The erratic nature of working capital movements may indicate timing differences in project-related payments or the accumulation of liabilities associated with site development. This volatility warrants further investigation to determine if it represents a structural inefficiency in the company's procurement and payment processes.

Hidden Costs of Asset Rehabilitation

As indicated by the company's cash flow statements, the persistent use of stock-based compensation, which reached $900.1K in 2026Q1, effectively obscures the true economic cost of operations by shifting the burden of compensation from cash to equity, thereby diluting shareholders while preserving limited cash reserves.

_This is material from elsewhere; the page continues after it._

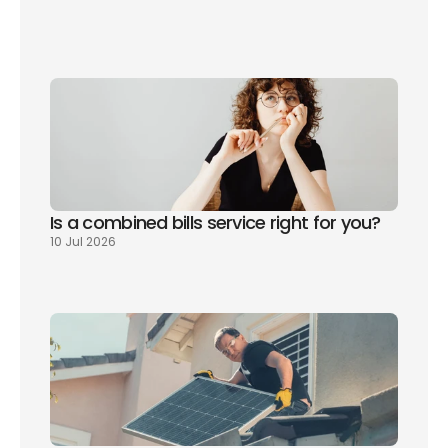
sign up 
today
Is a combined bills service right for you? 
10 Jul 2026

The reliance on equity-based incentives may mask the true burn rate required to maintain the company's development-stage activities. Investors should be cautious, as this practice may understate the actual cash requirements needed to reach commercial viability.

NEXM — Frequently Asked Questions

Quick answers to the most common questions about buying NEXM stock.

How much cash does NexMetals Mining Corp. (NEXM) generate from operations?

NexMetals Mining Corp. (NEXM) generated $-47.5M in net cash from operating activities in 2025. This reflects the cash generated directly from core business operations.

What is NexMetals Mining Corp.'s free cash flow?

NexMetals Mining Corp. (NEXM) reported negative free cash flow of $50.3M in 2025, indicating capital requirements exceeded cash from operations.

What is NexMetals Mining Corp.'s capital expenditure (CapEx)?

NexMetals Mining Corp. (NEXM) spent $37.2M on capital expenditures in 2025. CapEx represents the cash invested in physical assets like property, plant, and equipment to maintain or grow the business.